Friday, February 5, 2010

Dimapur


04.02.2010.

Camp at Dimapur

There was a taxi strike at Kohima so we had to locate private transport to reach Kohima. The road down to Dimapur, in the plains is again a series of curves and bendsthrough the misty mountains and the verdant vales.

Dimapur, the commercial capital of Nagaland is the largest city in the state. Dimapur shares its borders with Assam. Although lower in altitude than Kohima, Dimapur was equally cold at this time of the year. There is not much to see here except for the ruins of the Kachari kingdom.

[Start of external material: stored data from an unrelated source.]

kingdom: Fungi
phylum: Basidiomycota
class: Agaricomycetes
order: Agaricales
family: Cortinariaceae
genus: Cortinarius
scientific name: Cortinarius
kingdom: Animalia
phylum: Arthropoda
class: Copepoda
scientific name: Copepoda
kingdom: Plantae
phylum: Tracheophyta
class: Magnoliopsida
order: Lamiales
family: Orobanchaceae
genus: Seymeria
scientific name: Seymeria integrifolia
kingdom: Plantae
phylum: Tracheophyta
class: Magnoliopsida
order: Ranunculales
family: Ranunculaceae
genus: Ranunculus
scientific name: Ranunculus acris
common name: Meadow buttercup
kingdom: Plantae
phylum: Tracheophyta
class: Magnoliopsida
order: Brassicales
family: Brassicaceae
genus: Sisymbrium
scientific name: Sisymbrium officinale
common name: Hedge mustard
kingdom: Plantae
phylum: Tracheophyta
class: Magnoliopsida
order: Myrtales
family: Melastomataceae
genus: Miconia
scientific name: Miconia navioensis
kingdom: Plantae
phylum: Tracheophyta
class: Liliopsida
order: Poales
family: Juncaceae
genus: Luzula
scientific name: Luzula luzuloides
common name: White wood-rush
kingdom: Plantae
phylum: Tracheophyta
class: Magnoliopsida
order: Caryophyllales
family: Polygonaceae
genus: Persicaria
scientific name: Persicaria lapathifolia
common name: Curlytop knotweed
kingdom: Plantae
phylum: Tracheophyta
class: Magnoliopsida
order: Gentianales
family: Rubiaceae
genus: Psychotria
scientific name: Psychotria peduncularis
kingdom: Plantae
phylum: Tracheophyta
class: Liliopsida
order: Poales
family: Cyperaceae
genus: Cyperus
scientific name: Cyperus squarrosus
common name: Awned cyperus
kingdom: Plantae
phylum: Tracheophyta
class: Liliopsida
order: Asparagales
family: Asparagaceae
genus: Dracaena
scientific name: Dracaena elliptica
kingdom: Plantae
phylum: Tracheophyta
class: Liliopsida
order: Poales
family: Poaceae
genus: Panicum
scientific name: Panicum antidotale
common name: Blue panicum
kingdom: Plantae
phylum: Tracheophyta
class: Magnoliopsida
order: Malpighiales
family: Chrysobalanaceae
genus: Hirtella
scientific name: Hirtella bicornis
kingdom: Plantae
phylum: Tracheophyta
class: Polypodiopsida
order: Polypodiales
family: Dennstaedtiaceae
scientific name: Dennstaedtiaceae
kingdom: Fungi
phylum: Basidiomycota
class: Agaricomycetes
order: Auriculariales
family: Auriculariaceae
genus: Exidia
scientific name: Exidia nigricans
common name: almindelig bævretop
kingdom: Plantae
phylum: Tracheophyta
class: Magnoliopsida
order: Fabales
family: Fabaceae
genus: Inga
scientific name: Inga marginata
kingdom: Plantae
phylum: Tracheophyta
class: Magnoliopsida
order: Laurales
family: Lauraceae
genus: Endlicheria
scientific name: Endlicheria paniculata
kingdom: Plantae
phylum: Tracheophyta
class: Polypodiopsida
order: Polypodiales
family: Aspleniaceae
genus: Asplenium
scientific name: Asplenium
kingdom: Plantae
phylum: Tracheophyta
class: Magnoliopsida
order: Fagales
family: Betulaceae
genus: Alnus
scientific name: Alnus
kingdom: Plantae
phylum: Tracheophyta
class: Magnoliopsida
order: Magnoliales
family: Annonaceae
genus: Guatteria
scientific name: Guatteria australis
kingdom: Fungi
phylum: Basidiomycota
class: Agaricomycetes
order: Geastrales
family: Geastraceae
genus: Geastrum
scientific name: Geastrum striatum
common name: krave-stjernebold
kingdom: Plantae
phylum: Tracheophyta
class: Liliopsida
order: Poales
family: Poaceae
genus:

I am staying at the De Orient Dream opposite to Hotel Saramati the only other decent hotel in Dimapur. The Kachari ruins are an unimpressive pile of red brick work. As it is a “preserved monument”, it will never be renovated. It is slowly falling to pieces. What I could see was a Darwaza and a lot of stone pillars on an open field. The place is an excellent refuge for vagrants and drug addicts. According to the guide book, the ruins give evidence of a culture that is pre-Aryan Hinduism. Because the Aryan domination of the Gangetic plain did not cross the Brahmaputra, the sino-mongoloid culture which is akin to the Burmese could flourish in Nagaland and Manipur. In this sense these states are unique examples of ethnic diversity in India!